RewriteBase /icingaweb2/
RewriteCond %{REMOTE_ADDR} ^192\.168\.142\.3
RewriteRule ^(.*)$ - [E=REMOTE_USER:foreman]
...

In Icinga Web 2 you also have to add an authentication backend external.

# vi /etc/icingaweb2/authentication.ini
[External]
backend = "external"

Furthermore, a role is required assigning permissions to your user.

# vi /etc/icingaweb2/roles.ini
[Foreman]
users = "foreman"
permissions = "module/director, director/api, director/*"

Smart Proxy

Ensure that the Monitoring module is enabled and uses the provider monitoring_icinga2 and monitoring_icingadirector.

# vi /etc/foreman-proxy/settings.d/monitoring.yml
---
:enabled: true
:use_provider:
 - monitoring_icinga2
 - monitoring_icingadirector

Configure the provider with the location of your director installation and the User information if required. Using SSL with verification is recommended but not required.

---
:enabled: true

:director_url: https://www.example.com/icingaweb2/director
:director_cacert: /etc/foreman-proxy/monitoring/ca.crt
:director_user: foreman
:director_password: foreman
:verify_ssl: true

Afterwards, restart the service.

# systemctl restart foreman-proxy.service

Troubleshooting

The plug-in uses the configuration of the Smart Proxy to write its logs and does not provide a separate log for now. So have a look into /var/log/foreman-proxy/proxy.log for default installations.

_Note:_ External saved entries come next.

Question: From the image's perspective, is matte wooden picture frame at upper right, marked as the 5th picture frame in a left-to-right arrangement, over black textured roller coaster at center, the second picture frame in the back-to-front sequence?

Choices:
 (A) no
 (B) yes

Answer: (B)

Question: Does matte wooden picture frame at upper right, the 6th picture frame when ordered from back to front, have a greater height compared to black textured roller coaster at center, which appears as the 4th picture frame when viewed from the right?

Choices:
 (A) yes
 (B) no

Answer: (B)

Also look into the logs of the monitoring solution and when opening issues attach relevant entries for both logs. For Icinga 2 it is typically /var/log/icinga2/icinga2.log or if enabled /var/log/icinga2/debug.log. Icinga Web 2 Director uses Icinga Web 2's configuration which is typically logging to syslog with facility user and application prefix icingaweb2 which will result in a logging entry in /var/log/message for osfamily Red Hat and /var/log/syslog for osfamily Debian.

TODO

Provider Icinga2:

  • Add endpoint and zone management for Icinga 2 as agent

Additional Providers:

  • Zabbix
  • OpenNMS

Copyright

Copyright (c) 2016 The Foreman developers

This program is free software: you can redistribute it and/or modify it under the terms of the GNU General Public License as published by the Free Software Foundation, either version 3 of the License, or (at your option) any later version.

This program is distributed in the hope that it will be useful, but WITHOUT ANY WARRANTY; without even the implied warranty of MERCHANTABILITY or FITNESS FOR A PARTICULAR PURPOSE. See the GNU General Public License for more details.